Even longer is the history of the sword. This has two lines of historic development. The one-edged sword or saber tends to curvature and is essentially a hewing weapon, not intended for thrusting, or only secondarily so adapted. This form is first known in western Asia, is apparently of Asiatic origin, and is the direct ancestor of the Saracen and Indian scimitar, the Malayan kris and barong, the Japanese samurai’s sword. The two-edged sword with point has at all times—until after the introduction of firearms—been the prevailing form in Europe. Its ancestor is the Egyptian bronze dagger, which in turn is probably derived from a copper and ultimately a flint blade of dagger length. The Egyptian dagger never grew to more than half-sword length, but the type was early carried to Crete and Italy and Spain.
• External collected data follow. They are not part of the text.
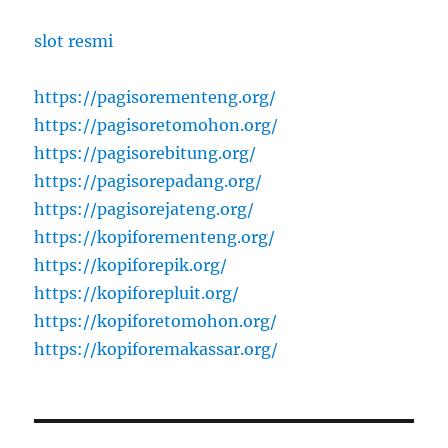
slot resmi
https://pagisorementeng.org/
https://pagisoretomohon.org/
https://pagisorebitung.org/
https://pagisorepadang.org/
https://pagisorejateng.org/
https://kopiforementeng.org/
https://kopiforepik.org/
https://kopiforepluit.org/
https://kopiforetomohon.org/
https://kopiforemakassar.org/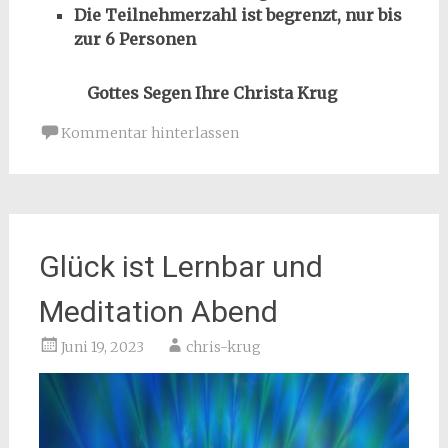
Die Teilnehmerzahl ist begrenzt, nur bis
zur 6 Personen
Gottes Segen Ihre Christa Krug
Kommentar hinterlassen
Glück ist Lernbar und
Meditation Abend
Juni 19, 2023
chris-krug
By 2500-2000 B.C. the latter countries were using triangular wide-bladed daggers of copper and bronze, with a basal breadth not much less than the length. The handle was a separate piece, riveted on. Gradually the length grew greater, the breadth less, the edges more nearly parallel, the point sharper; the half-sword and then the sword evolved out of the dagger. The handle, or its spike, came to be cast with the blade. These drawn-out forms traveling to central and northern Europe, were made there of greater and greater length, especially after iron was known. For three thousand years, and from the southern Mediterranean in its progress to the North Sea, the sword grew longer and longer, but always by gradual modification: the whole series of forms shows a transition in both time and geography. The Greek and Roman sword remained of thigh length, and was used mainly for thrusting; the Keltic and Germanic weapon was for hewing and almost unwieldy; blades so big as to require two-handed swinging finally came to be employed—a barbaric, ineffective exaggeration to which the long-cultured Mediterraneans never descended.